Btw I seriously can’t trust Korean car drivers in general because of the prevalence of drunk driving cases (low or high, doesn’t matter, doesn’t worth taking the chances). I know that most Korean would mind their driving ethics, but how do I differentiate them from the unpredictable crazy ones? I just assume that they’re out to hit me until proven otherwise. I’m originally a super cautious road crosser. I believe that death is predestined, but not amputation and incapacitating injuries, and it is in my best interest not to get hurt. Anyways, in Indonesia, I’ll immediately cross the road after the light turns red. Here, I need to make sure that the first 2 cars really stop so that if anyone still wants to kill me, I already have my car shields ready. Crossing the road’s a mental battle I fight with my imaginary drunk drivers everyday, hyuh *lap keringet*. 오늘도 살아 있어 :D
Karena sudah mulai puasa, waktu istirahat bisa dipakai untuk tidur siang!
Hari ini subuh jam 4.05, buka jam 7.17 wagwag.
Hidup YOLO adalah beli pizza when you want it!
Cherry blossoms' over quite a while ago. It’s still spring but it started to get hot already. April’s gone in a rush. Ga kerasa banget. Things are changing in the lab. I cut mice tails a lOT, but no killing again so far. I still can’t sleep early and that makes things difficult for me during sahur. Covid19 has gotten very calm now in SK. I eat strawberries a lot these days. I’ll eat as many as I can before strawberry season pass. I ate 4 kurma for sahur and they nourished me pretty well? I felt as energetic as when I eat a whole bowl of rice! Ntap.
Dasar aku maruk, I just joined a Dutch lang learning WA group. Tapi harusnya mumpung di Korea aku belajar bahasa Korea aja dulu ampe bener?? Trus gimana dengan Prancis yang udah paling jauh Duolingonya?? English juga masih kudu diasah apalagi speaking??? And most importantly since I’m a bad speaker in general, bakal lebih manfaat dan praktikal kalo bahasa Indonesia aku yang masih belibet dan ngaco ini dirapihin dulu??? Tapi mumpung ada kesempatan buat belajar Belanda, kan sekalian :( Emang manusia banyak pengen heu.
This is the last entry of April.

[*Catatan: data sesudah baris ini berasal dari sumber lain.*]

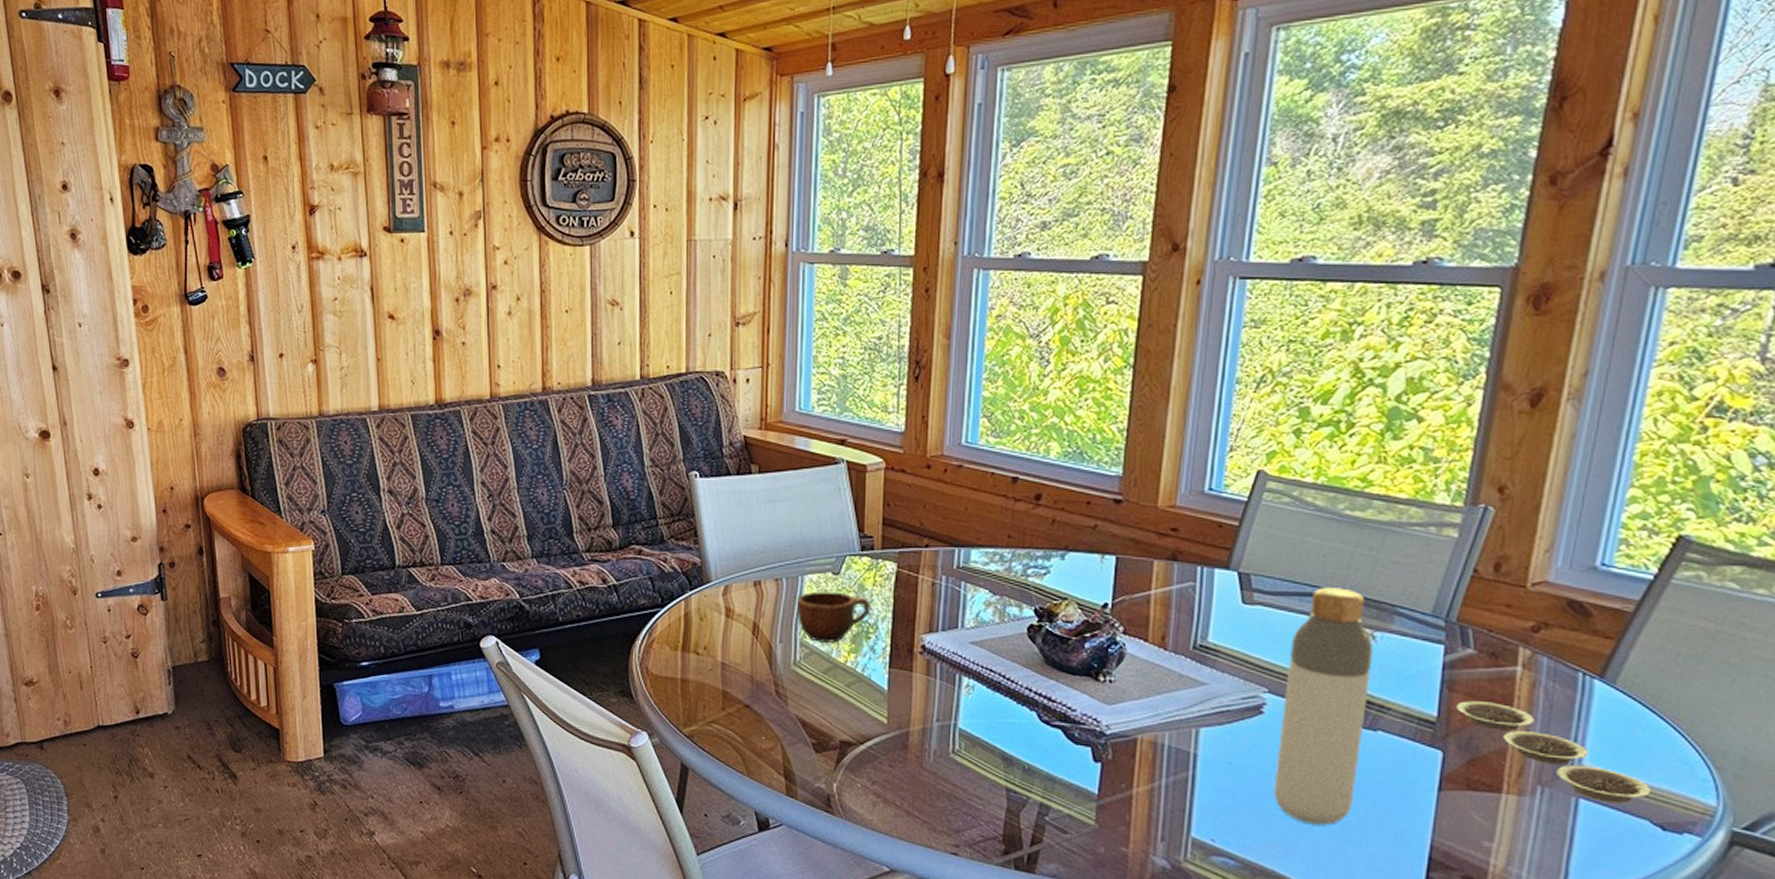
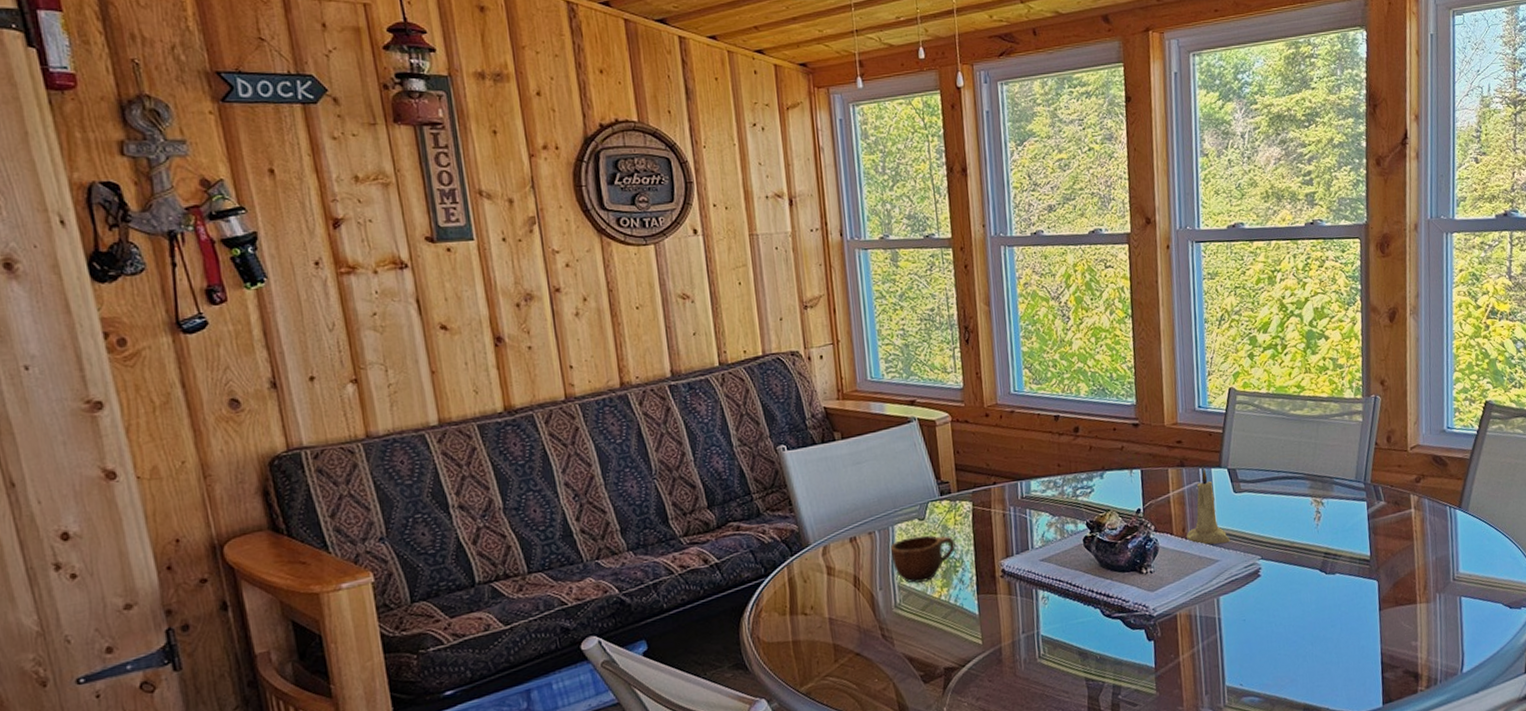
candle: none [1166,567,1228,664] -> present [1186,468,1231,545]
bottle: present [1273,587,1374,825] -> none [1270,470,1329,656]
plate: present [1457,701,1652,804] -> none [1381,538,1500,597]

Reading outdoor is not so nice anymore now. The bugs are coming. No news from me today. I’m jusy pretty content these days? I’m kind of a happy person again. This used to be my on-coffee state, being sensitized, reactive and ecstatic about things. That’s becoming my default state now, but only the good stuff, no silent tantrums and mentally throwing and breaking stuff when I’m disturbed just a little. I think my brain loves not only the nature’s regrowth, but also the sitting activity outdoor. I’m rediscovering myself as an inert outdoor lover. Tbh I’m inert everywhere. I just love to sit and fiddle on my phone, have snacks maybe, jot down thoughts on my notes and doodle on rare days, indoor or outdoor. Now I love my bed but the bushes hit different. You know how in The Sims the plants have some environmental points which basically just means they’re aesthetic and sims loVE those things and they make them happy? That’s me right there (what do I do without The Sims to teach me how to be human tbh). Idk if I’ll still sit outside in summer tho. Tar serangga-serangganya nempel di kulit aku yang lengket berkeringat.

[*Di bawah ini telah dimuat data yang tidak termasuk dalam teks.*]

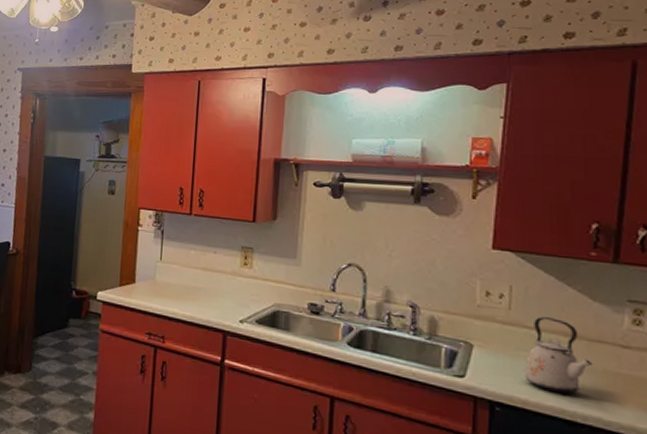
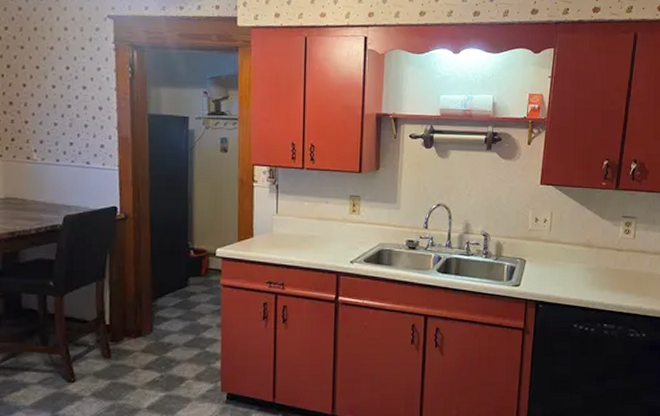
kettle: present [524,316,593,394] -> none [558,234,600,289]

2020 April ends in a good note for me, personally. Nyayens membuat weekend aku seru. Masih ga pede sama suara dan omongan aku, tapi jadi semangat buat memperbaiki itu. Oiya, puasa taun ini lebih baik-baik saja dari taun kemarin, yay! Also, it’ll be my favorite month of the year in a few hours. 좋아 좋아. See you in May Covid Diary!
P.s. There aren’t many days left to say this so lemme just I’M TWENTY FIVE!!!